Item 5.07 Submission of Matters to a Vote of Security Holders.
On June 15, 2022, Vaccitech plc (the Company) held its 2022 Annual General Meeting (the Annual General Meeting). Proxies were solicited pursuant to the Companys definitive proxy statement filed on May 2, 2022, as amended on May 13, 2022 (the Proxy Statement), with the Securities and Exchange Commission under Section 14(a) of the Securities Exchange Act of 1934, as amended. The number of shares of ordinary shares, nominal value £0.000025 per share, of the Company (the Ordinary Shares) entitled to vote at the Annual Meeting was 37,208,819. The number of shares of Ordinary Shares present or represented by valid proxy at the Annual Meeting was 15,873,795, thus establishing a quorum for the Annual Meeting. All matters submitted to a vote of the Companys stockholders at the Annual Meeting were approved and the director nominees were elected. The voting results reported below are final.

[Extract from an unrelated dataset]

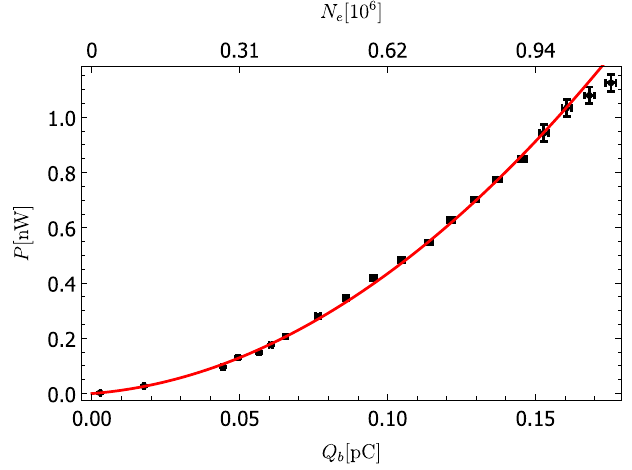
FIG. 9. SPR power P for different bunch charges Q P as the square of Q effect is detected.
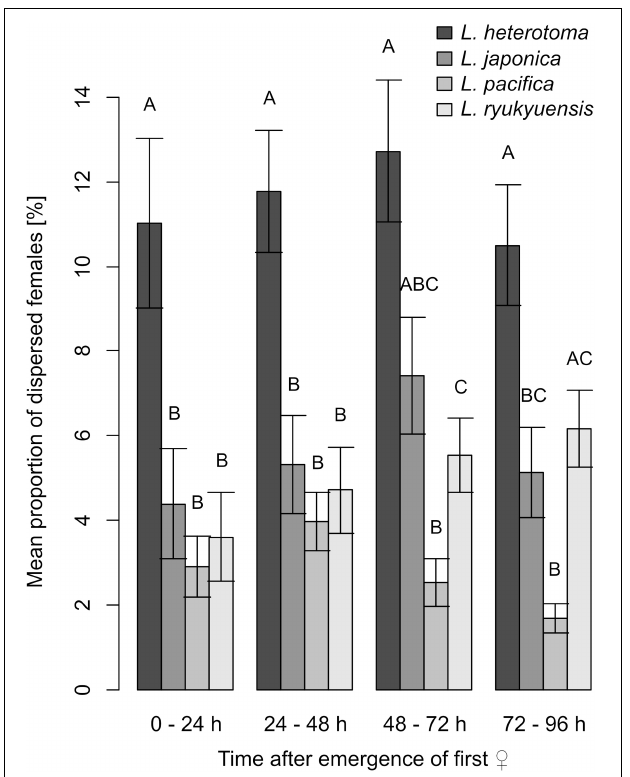
FIGURE 4 | Barplots showing means and standard errors of the mean proportions of dispersed females within 24-h intervals after emergence of the first female in each jar for each of the species L. heterotoma , L. japonica , L. pacifica , and L. ryukyuensis . Differences between species within time intervals were analyzed using Kruskal–Wallis rank sum tests with post hoc pairwise Wilcoxon signed rank tests (Bonferroni corrected). Different letters indicate a significant difference, P < 0.05. For each experiment, N = 30.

|Ordinary Resolutions||For||Against||Withheld||Broker Non-|
|To re-elect as a director Pierre A. Morgon, who retires by rotation in accordance with the Companys Articles of Association||15,871,982||1,050||763||0|
|To re-elect as a director Joseph C. F. Scheeren, who retires by rotation in accordance with the Companys Articles of Association||15,872,082||1,598||115||0|
|To appoint PricewaterhouseCoopers LLP as U.K. statutory auditors of the Company, to hold office until the conclusion of the next annual general meeting of shareholders||15,873,184||601||10||0|
|To ratify the appointment of PricewaterhouseCoopers LLP as the Companys independent registered public accounting firm for the fiscal year ending December 31, 2022||15,873,559||226||10||0|
|To authorize the Audit Committee to determine the Companys auditors remuneration for the fiscal year ending December 31, 2022||15,872,860||925||10||0|
|To receive the U.K. statutory annual accounts and reports for the fiscal year ended December 31, 2021 and to note that the Companys directors do not recommend the payment of any dividend for the fiscal year ended December 31, 2021||15,872,022||1,749||24||0|
|To approve the Company’s directors’ remuneration policy, which is set forth in Annex A to the Company’s proxy statement||15,871,281||2,404||110||0|
|To receive and approve on an advisory basis the Company’s U.K. statutory directors’ remuneration report for the fiscal year ended December 31, 2021, which is set forth in Annex A to the Company’s proxy statement||15,866,826||1,273||5,696||0|
Pursuant to the requirements of the Securities Exchange Act of 1934, the registrant has duly caused this report to be signed on its behalf by the undersigned hereunto duly authorized.